→ **ページ本文**:
***
JCG 松本 順一|無限に広がるeスポーツの可能性!「好きなことで起業した」
プレイヤー・実況から大会開催へ…!株式会社JCGの代表取締役CEO松本順一氏にインタビュー
海外で盛り上がりを見せ、日本でもここ数年若者を中心に人気を集めている「eスポーツ」。
eスポーツ業界の第一人者である、株式会社JCGの代表取締役CEO松本順一氏。個人でプレイヤーや実況を手掛けるところからスタートし、2013年にはJCGの前身となる会社の創業に携わるように。そんな松本氏に、eスポーツ業界の実態やビジネスモデル、そして「好き」を「仕事」にしたい方へのメッセージ等、幅広いお話をお伺いしました。
米国の大学を卒業後、大手通信キャリアにてエンジニアとしてのキャリアをスタート。
***
→ **指示 1**: ページ本文で、松本氏に伺った話の内容として挙げられているものをすべて書き出してください。
→ **指示 2**: ページ本文の「JCG 松本 順一|無限に広がるeスポーツの可能性!「好きなことで起業した」」から「米国の大学を卒業後、大手通信キャリアにてエンジニアとしてのキャリアをスタート。」までを全部、一字一句そのまま書き写してください。
データは別の出典から取ったものです。

→ **データ**:
***
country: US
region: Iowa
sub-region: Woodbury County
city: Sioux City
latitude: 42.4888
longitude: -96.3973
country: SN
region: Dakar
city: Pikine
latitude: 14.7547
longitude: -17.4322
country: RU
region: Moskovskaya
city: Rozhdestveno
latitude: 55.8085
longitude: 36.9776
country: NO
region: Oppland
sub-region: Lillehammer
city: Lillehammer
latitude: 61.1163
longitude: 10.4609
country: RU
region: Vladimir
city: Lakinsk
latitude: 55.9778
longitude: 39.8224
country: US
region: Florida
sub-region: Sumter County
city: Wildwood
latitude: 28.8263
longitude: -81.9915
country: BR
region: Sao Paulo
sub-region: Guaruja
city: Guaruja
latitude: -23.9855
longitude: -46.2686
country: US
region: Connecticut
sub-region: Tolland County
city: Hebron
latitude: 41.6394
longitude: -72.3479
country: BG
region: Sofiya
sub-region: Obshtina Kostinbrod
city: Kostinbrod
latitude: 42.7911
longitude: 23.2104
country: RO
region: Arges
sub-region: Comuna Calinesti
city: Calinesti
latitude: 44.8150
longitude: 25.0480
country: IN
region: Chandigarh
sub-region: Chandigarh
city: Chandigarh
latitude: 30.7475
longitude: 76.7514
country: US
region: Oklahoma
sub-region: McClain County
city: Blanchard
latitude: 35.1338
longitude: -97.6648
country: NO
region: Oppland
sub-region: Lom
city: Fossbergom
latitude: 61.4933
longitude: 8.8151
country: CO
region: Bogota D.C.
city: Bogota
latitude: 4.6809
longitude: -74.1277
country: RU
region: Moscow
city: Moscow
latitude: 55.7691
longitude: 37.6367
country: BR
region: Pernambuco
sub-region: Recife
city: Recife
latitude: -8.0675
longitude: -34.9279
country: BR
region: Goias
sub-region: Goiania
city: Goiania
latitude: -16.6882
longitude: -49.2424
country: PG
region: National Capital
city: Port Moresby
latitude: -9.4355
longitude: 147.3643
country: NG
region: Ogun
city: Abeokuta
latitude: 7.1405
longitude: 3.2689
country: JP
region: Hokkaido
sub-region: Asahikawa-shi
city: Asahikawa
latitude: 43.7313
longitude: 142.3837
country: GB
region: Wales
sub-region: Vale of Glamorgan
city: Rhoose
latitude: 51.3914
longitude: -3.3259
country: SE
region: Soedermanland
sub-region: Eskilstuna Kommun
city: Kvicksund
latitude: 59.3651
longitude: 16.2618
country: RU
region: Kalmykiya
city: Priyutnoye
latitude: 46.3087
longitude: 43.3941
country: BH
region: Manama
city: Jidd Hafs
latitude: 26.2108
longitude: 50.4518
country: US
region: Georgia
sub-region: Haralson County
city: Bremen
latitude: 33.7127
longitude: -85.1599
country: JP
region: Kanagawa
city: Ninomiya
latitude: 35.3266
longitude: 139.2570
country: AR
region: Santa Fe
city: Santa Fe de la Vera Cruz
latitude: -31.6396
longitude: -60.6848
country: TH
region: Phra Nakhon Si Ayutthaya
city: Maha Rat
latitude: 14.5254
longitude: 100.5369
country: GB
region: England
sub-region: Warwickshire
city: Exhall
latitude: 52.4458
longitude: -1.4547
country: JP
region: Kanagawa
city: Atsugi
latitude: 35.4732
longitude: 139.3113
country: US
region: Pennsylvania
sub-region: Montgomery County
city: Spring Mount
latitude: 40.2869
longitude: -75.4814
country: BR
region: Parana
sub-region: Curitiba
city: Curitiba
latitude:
***
→ **正解 1**:
eスポーツ業界の実態
ビジネスモデル
「好き」を「仕事」にしたい方へのメッセージ

→ **正解 2**:
JCG 松本 順一|無限に広がるeスポーツの可能性!「好きなことで起業した」
プレイヤー・実況から大会開催へ…!株式会社JCGの代表取締役CEO松本順一氏にインタビュー
海外で盛り上がりを見せ、日本でもここ数年若者を中心に人気を集めている「eスポーツ」。
eスポーツ業界の第一人者である、株式会社JCGの代表取締役CEO松本順一氏。個人でプレイヤーや実況を手掛けるところからスタートし、2013年にはJCGの前身となる会社の創業に携わるように。そんな松本氏に、eスポーツ業界の実態やビジネスモデル、そして「好き」を「仕事」にしたい方へのメッセージ等、幅広いお話をお伺いしました。
米国の大学を卒業後、大手通信キャリアにてエンジニアとしてのキャリアをスタート。